SELECTED PASSAGE:
=-=-=-=-=

1. Aspects to be recorded


A usage event takes place when a user downloads a document which is managed in an institutional repository, or when a user view the metadata that is associated with this document, see also figure 1.



Figure 1.


The user may have arrived at this document through the mediation of a referrer. This is typically a search engine, such as Google or Yahoo.


The aim of the SURFShare SURE project is to describe the highlighted entities that are involved in the usage event as fully as possible. The event took place in a certain country, at a certain time on a certain date, and from a machine which a certain IP-address. In the JISC Usage Statistics Review,[1|http://www.surffoundation.nl/#_ftn1] which was released in September 2008, it is stipulated that the following items of information must minimally be captured:



In line with these JISC recommendations, it has been decided in the SURF SURE project to provide the following data elements:


Data element

Description

IP-address of requestor

Providing the full IP-address is not permitted by international copyright laws. For this reason, the IP-address needs to be encrypted.

C-class Subnet

When the IP-address is encrypted, this will have the disadvantage that information on the geographic location, for instance, can no longer be derived. For this reason, the Class subnet, being the first three most significant bits from the IP-address must also be provided.

Geographic location

The country from which the request originated is also provided explicitly.

Persistent identifier of requested document

See also section 4.

URL of document

See also section 4.

Date and time of the request

 

Request Type

It must be clear if a document was downloaded or if its metadata was viewed.

Host name

The institution that is responsible for the repository in which the requested document is stored.

Usage event ID

Unique number for a specific usage event.

Referrer URL

The URL which was received from the referring entity, if it was used. This URL often contains the search terms that were typed in by the user.

Referrer name

A classification of the referrer, based on a short list of search engines.



2. Source of information


All Dutch repositories make use of Apache server software for the maintenance of their repository websites. Each usage event that takes place generates an entry in the Apache logging files. These logging files will be used in the SURF SURE project as the primary source of information for usage statistics.


Figure 2 below contains a typical entry from an Apache log file.


13/Jul/2009:09:14:16 +0200] 193.173.52.133 TLSv1 RC4-MD5 openaccess.leidenuniv.nl "GET /bitstream/1887/3674/1/360_138.pdf HTTP/1.1" 722168 - "http://www.google.nl/search?hl=nl&q=beleidsregels+artikel+4%3A84&meta=" "Mozilla/4.0 (compatible; MSIE 7.0; Windows NT 5.1; .NET CLR 1.1.4322; .NET CLR 2.0.50727)" 200 20352 15


Figure 2.

=-=-=-=-=

DATA SEGMENT:
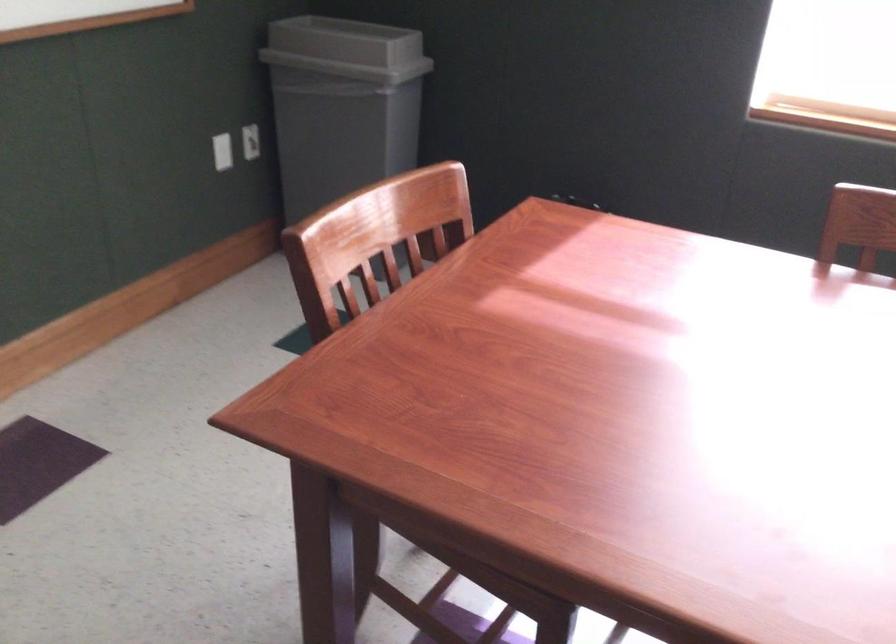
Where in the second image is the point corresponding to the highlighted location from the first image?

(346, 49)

=-=-=-=-=

EXERCISE DESCRIPTION: Transcribe the usage statistics text from "The institution that" to "of search engines." word for word. Rely only on the usage statistics text, not on the data.

FINISHED TASK:
The institution that is responsible for the repository in which the requested document is stored.

Usage event ID

Unique number for a specific usage event.

Referrer URL

The URL which was received from the referring entity, if it was used. This URL often contains the search terms that were typed in by the user.

Referrer name

A classification of the referrer, based on a short list of search engines.